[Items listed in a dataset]
━━━━━━━━━━━━━━━━━━━━

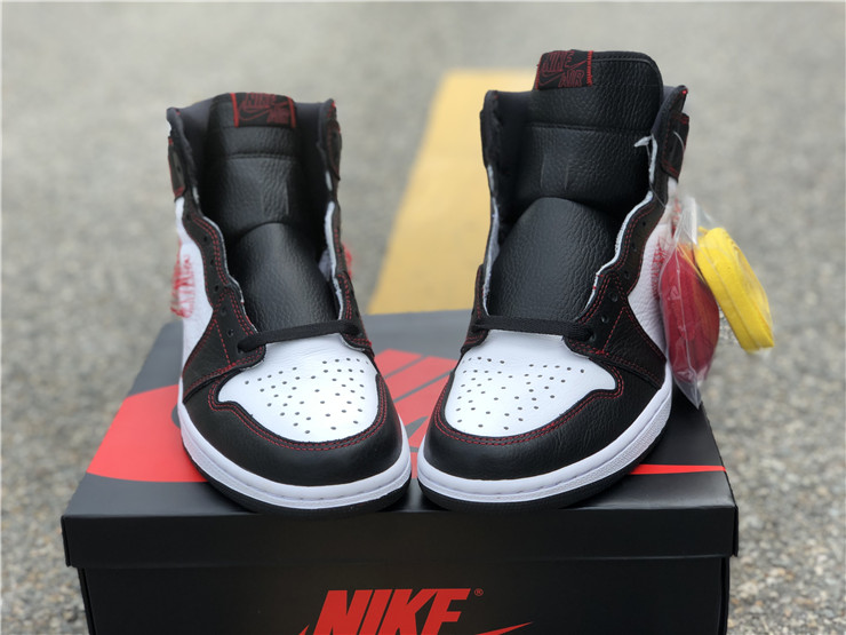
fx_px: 1271
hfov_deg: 36.8
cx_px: 423
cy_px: 318
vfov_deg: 28.0
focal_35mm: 52
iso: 16
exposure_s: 1/296
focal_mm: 6
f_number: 2.4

━━━━━━━━━━━━━━━━━━━━

Task to complete: Skip the pictures and output all entries exactly.

Solution:
fx_px: 1271
hfov_deg: 36.8
cx_px: 423
cy_px: 318
vfov_deg: 28.0
focal_35mm: 52
iso: 16
exposure_s: 1/296
focal_mm: 6
f_number: 2.4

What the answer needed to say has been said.